● What this task involves
Reproduce the lines running from the start of the rows through the line containing "with VS Code.", inclusive, switching every "Added an option" to "Introduced an option" and changing nothing else. Leave the pictures out of your answer.

[Dataset entries]
+-------+

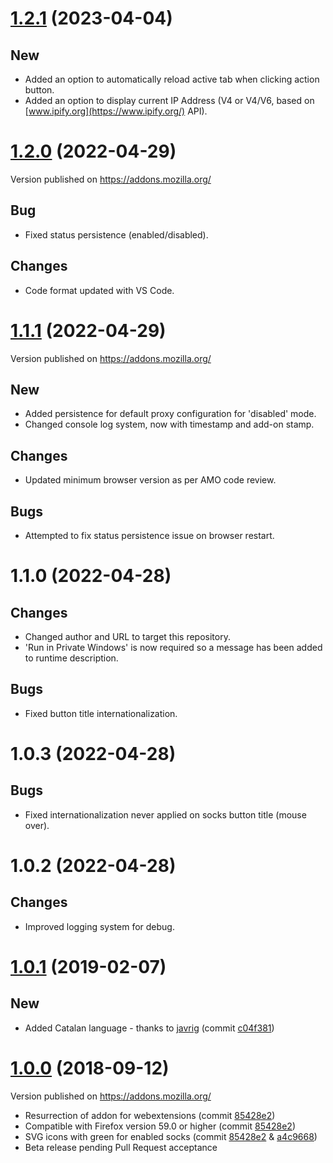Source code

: # [1.2.1](https://github.com/wakeuteu/socksproxy-firefox-addon/releases/tag/v1.2.1) (2023-04-04)

## New
* Added an option to automatically reload active tab when clicking action button.
* Added an option to display current IP Address (V4 or V4/V6, based on [www.ipify.org](https://www.ipify.org/) API).

# [1.2.0](https://github.com/wakeuteu/socksproxy-firefox-addon/releases/tag/v1.2.0) (2022-04-29)
Version published on https://addons.mozilla.org/

## Bug
* Fixed status persistence (enabled/disabled).

## Changes
* Code format updated with VS Code.

# [1.1.1](https://github.com/wakeuteu/socksproxy-firefox-addon/releases/tag/v1.1.1) (2022-04-29)
Version published on https://addons.mozilla.org/

## New
* Added persistence for default proxy configuration for 'disabled' mode.
* Changed console log system, now with timestamp and add-on stamp.

## Changes
* Updated minimum browser version as per AMO code review.

## Bugs
* Attempted to fix status persistence issue on browser restart.

# 1.1.0 (2022-04-28)

## Changes 
* Changed author and URL to target this repository.
* 'Run in Private Windows' is now required so a message has been added to runtime description.

## Bugs
* Fixed button title internationalization.

# 1.0.3 (2022-04-28)

## Bugs
* Fixed internationalization never applied on socks button title (mouse over).

# 1.0.2 (2022-04-28)

## Changes
* Improved logging system for debug.

# [1.0.1](https://github.com/wakeuteu/socksproxy-firefox-addon/releases/tag/v1.0.1) (2019-02-07)

## New
* Added Catalan language - thanks to [javrig](https://github.com/javirg) (commit [c04f381](https://github.com/wakeuteu/socksproxy-firefox-addon/commit/c04f3814e1b52b3f16c4827abdad49a4c4f6cbf0))

# [1.0.0](https://github.com/wakeuteu/socksproxy-firefox-addon/releases/tag/v1.0.0) (2018-09-12)
Version published on https://addons.mozilla.org/

* Resurrection of addon for webextensions  (commit [85428e2](https://github.com/wakeuteu/socksproxy-firefox-addon/commit/85428e2f2a31c013c166dd92a310df186ad98d07))
* Compatible with Firefox version 59.0 or higher  (commit [85428e2](https://github.com/wakeuteu/socksproxy-firefox-addon/commit/85428e2f2a31c013c166dd92a310df186ad98d07))
* SVG icons with green for enabled socks  (commit [85428e2](https://github.com/wakeuteu/socksproxy-firefox-addon/commit/85428e2f2a31c013c166dd92a310df186ad98d07) & [a4c9668](https://github.com/wakeuteu/socksproxy-firefox-addon/commit/a4c96685f63040be9f2ffaa383d621e2025ee492))
* Beta release pending Pull Request acceptance
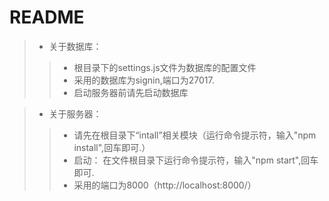 # README
> * 关于数据库：
> > * 根目录下的settings.js文件为数据库的配置文件
> > * 采用的数据库为signin,端口为27017.
> > * 启动服务器前请先启动数据库

> * 关于服务器：
> > * 请先在根目录下“intall”相关模块（运行命令提示符，输入"npm install",回车即可.）
> > * 启动： 在文件根目录下运行命令提示符，输入"npm start",回车即可.
> > * 采用的端口为8000（http://localhost:8000/）
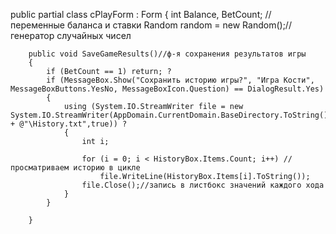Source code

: public partial class cPlayForm : Form
    {
        int Balance, BetCount; //переменные баланса и ставки
        Random random = new Random();//генератор случайных чисел

        public void SaveGameResults()//ф-я сохранения результатов игры
        {
            if (BetCount == 1) return; ?
            if (MessageBox.Show("Сохранить историю игры?", "Игра Кости", MessageBoxButtons.YesNo, MessageBoxIcon.Question) == DialogResult.Yes)
            {
                using (System.IO.StreamWriter file = new System.IO.StreamWriter(AppDomain.CurrentDomain.BaseDirectory.ToString() + @"\History.txt",true)) ?
                {
                    int i;

                    for (i = 0; i < HistoryBox.Items.Count; i++) //просматриваем историю в цикле
                        file.WriteLine(HistoryBox.Items[i].ToString());
                    file.Close();//запись в листбокс значений каждого хода
                }
            }
            
        }
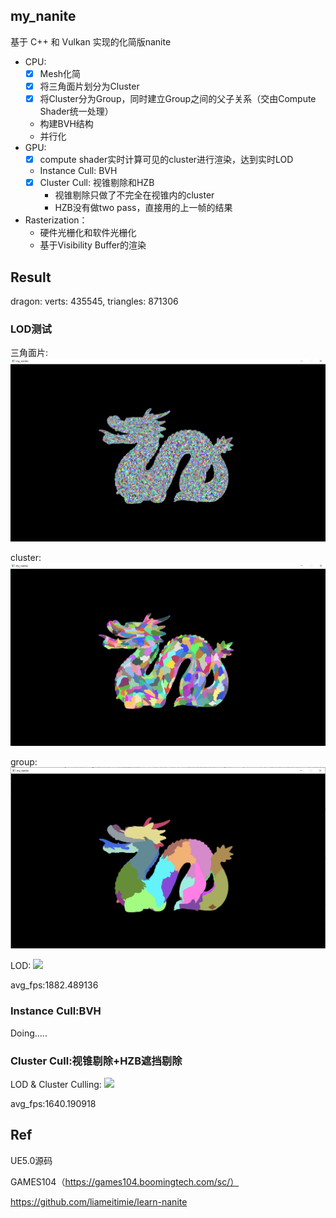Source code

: ## my_nanite
基于 C++ 和 Vulkan 实现的化简版nanite

- CPU:
    - [x] Mesh化简
    - [x] 将三角面片划分为Cluster
    - [x] 将Cluster分为Group，同时建立Group之间的父子关系（交由Compute Shader统一处理）
    - 构建BVH结构
    - 并行化
- GPU:
    - [x] compute shader实时计算可见的cluster进行渲染，达到实时LOD
    - Instance Cull: BVH
    - [x] Cluster Cull: 视锥剔除和HZB
        - 视锥剔除只做了不完全在视锥内的cluster
        - HZB没有做two pass，直接用的上一帧的结果

- Rasterization：
    - 硬件光栅化和软件光栅化
    - 基于Visibility Buffer的渲染

## Result
dragon:
verts: 435545, triangles: 871306
### LOD测试

三角面片:
![](./pics/tri.PNG)


cluster:
![](./pics/cluster.PNG)

group:
![](./pics/group.PNG)

LOD:
![](./pics/lod.gif)

avg_fps:1882.489136

### Instance Cull:BVH
Doing.....

### Cluster Cull:视锥剔除+HZB遮挡剔除

LOD & Cluster Culling:
![](./pics/culling.gif)

avg_fps:1640.190918


## Ref

UE5.0源码

GAMES104（https://games104.boomingtech.com/sc/）

https://github.com/liameitimie/learn-nanite
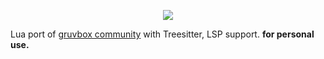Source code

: <p align="center"><img src="https://raw.githubusercontent.com/wiki/gruvbox-community/gruvbox/images/gruvbox.svg?sanitize=true"></p>

Lua port of [gruvbox community](https://github.com/gruvbox-community/gruvbox) with Treesitter, LSP support. **for personal use.**
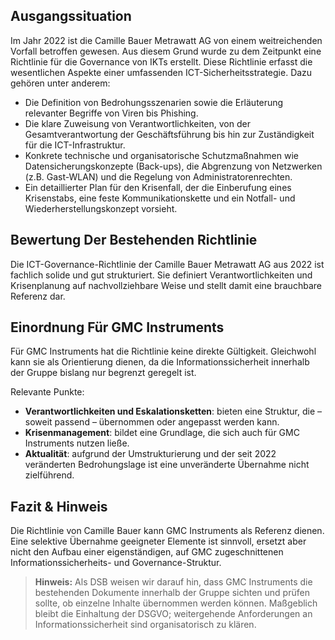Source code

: ## Ausgangssituation
Im Jahr 2022 ist die Camille Bauer Metrawatt AG von einem weitreichenden Vorfall betroffen gewesen. Aus diesem Grund wurde zu dem Zeitpunkt eine Richtlinie für die Governance von IKTs erstellt. 
Diese Richtlinie erfasst die wesentlichen Aspekte einer umfassenden ICT-Sicherheitsstrategie. Dazu gehören unter anderem:

- Die Definition von Bedrohungsszenarien sowie die Erläuterung relevanter Begriffe von Viren bis Phishing.
- Die klare Zuweisung von Verantwortlichkeiten, von der Gesamtverantwortung der Geschäftsführung bis hin zur Zuständigkeit für die ICT-Infrastruktur.
- Konkrete technische und organisatorische Schutzmaßnahmen wie Datensicherungskonzepte (Back-ups), die Abgrenzung von Netzwerken (z.B. Gast-WLAN) und die Regelung von Administratorenrechten.
- Ein detaillierter Plan für den Krisenfall, der die Einberufung eines Krisenstabs, eine feste Kommunikationskette und ein Notfall- und Wiederherstellungskonzept vorsieht.

## Bewertung Der Bestehenden Richtlinie

Die ICT-Governance-Richtlinie der Camille Bauer Metrawatt AG aus 2022 ist fachlich solide und gut strukturiert. Sie definiert Verantwortlichkeiten und Krisenplanung auf nachvollziehbare Weise und stellt damit eine brauchbare Referenz dar.

## Einordnung Für GMC Instruments

Für GMC Instruments hat die Richtlinie keine direkte Gültigkeit. Gleichwohl kann sie als Orientierung dienen, da die Informationssicherheit innerhalb der Gruppe bislang nur begrenzt geregelt ist.  

Relevante Punkte:  
- **Verantwortlichkeiten und Eskalationsketten**: bieten eine Struktur, die – soweit passend – übernommen oder angepasst werden kann.  
- **Krisenmanagement**: bildet eine Grundlage, die sich auch für GMC Instruments nutzen ließe.  
- **Aktualität**: aufgrund der Umstrukturierung und der seit 2022 veränderten Bedrohungslage ist eine unveränderte Übernahme nicht zielführend.  

## Fazit & Hinweis

Die Richtlinie von Camille Bauer kann GMC Instruments als Referenz dienen. Eine selektive Übernahme geeigneter Elemente ist sinnvoll, ersetzt aber nicht den Aufbau einer eigenständigen, auf GMC zugeschnittenen Informationssicherheits- und Governance-Struktur.  

> **Hinweis:** Als DSB weisen wir darauf hin, dass GMC Instruments die bestehenden Dokumente innerhalb der Gruppe sichten und prüfen sollte, ob einzelne Inhalte übernommen werden können. Maßgeblich bleibt die Einhaltung der DSGVO; weitergehende Anforderungen an Informationssicherheit sind organisatorisch zu klären.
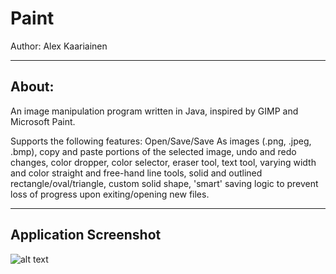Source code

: 
# Paint
Author: Alex Kaariainen
_______________________________________________________________

## About:
An image manipulation program written in Java, inspired by GIMP and Microsoft Paint. 

Supports the following features: Open/Save/Save As images (.png, .jpeg, .bmp), copy and paste portions of the selected image, undo and redo changes, color dropper, color selector, eraser tool, text tool, varying width and color straight and free-hand line tools, solid and outlined rectangle/oval/triangle, custom solid shape, 'smart' saving logic to prevent loss of progress upon exiting/opening new files. 
_______________________________________________________________

## Application Screenshot
![alt text](https://i.imgur.com/TBa1XWs.png)
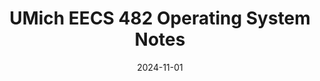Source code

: ---
title: UMich EECS 482 Operating System Notes
summary: General programming patterns for writing multi-threaded programs and implementing synchronization primitives with low-level hardware
date: 2024-11-01
tags:
  - Programming
  - Operating System
  - System
share: true
authors:
  - admin

external_link: https://curvy-yamamomo-22e.notion.site/EECS-482-Midterm-Notes-11dece852b5b80a0b3b8cb28625d886b
---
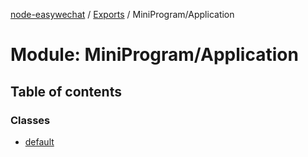 [node-easywechat](../README.md) / [Exports](../modules.md) / MiniProgram/Application

# Module: MiniProgram/Application

## Table of contents

### Classes

- [default](../classes/MiniProgram_Application.default.md)
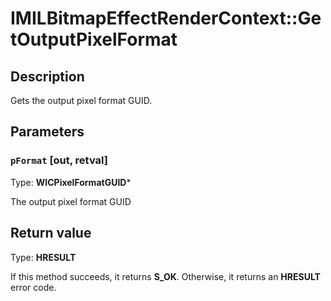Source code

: # IMILBitmapEffectRenderContext::GetOutputPixelFormat

## Description

Gets the output pixel format GUID.

## Parameters

### `pFormat` [out, retval]

Type: **WICPixelFormatGUID***

The output pixel format GUID

## Return value

Type: **HRESULT**

If this method succeeds, it returns **S_OK**. Otherwise, it returns an **HRESULT** error code.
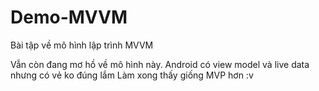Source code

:# Demo-MVVM
Bài tập về mô hình lập trình MVVM

Vẫn còn đang mơ hồ về mô hình này.
Android có view model và live data nhưng có vẻ ko đúng lắm
Làm xong thấy giống MVP hơn :v
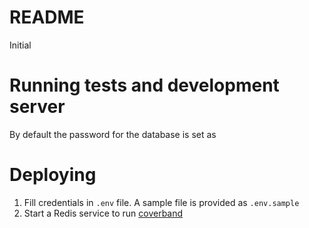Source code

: # README

Initial

# Running tests and development server

By default the password for the database is set as 

# Deploying

1. Fill credentials in `.env` file. A sample file is provided as `.env.sample`
2. Start a Redis service to run [coverband](https://github.com/danmayer/coverband)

+-------+

● Exercise solution
Source code

: # [1.2.1](https://github.com/wakeuteu/socksproxy-firefox-addon/releases/tag/v1.2.1) (2023-04-04)

## New
* Introduced an option to automatically reload active tab when clicking action button.
* Introduced an option to display current IP Address (V4 or V4/V6, based on [www.ipify.org](https://www.ipify.org/) API).

# [1.2.0](https://github.com/wakeuteu/socksproxy-firefox-addon/releases/tag/v1.2.0) (2022-04-29)
Version published on https://addons.mozilla.org/

## Bug
* Fixed status persistence (enabled/disabled).

## Changes
* Code format updated with VS Code.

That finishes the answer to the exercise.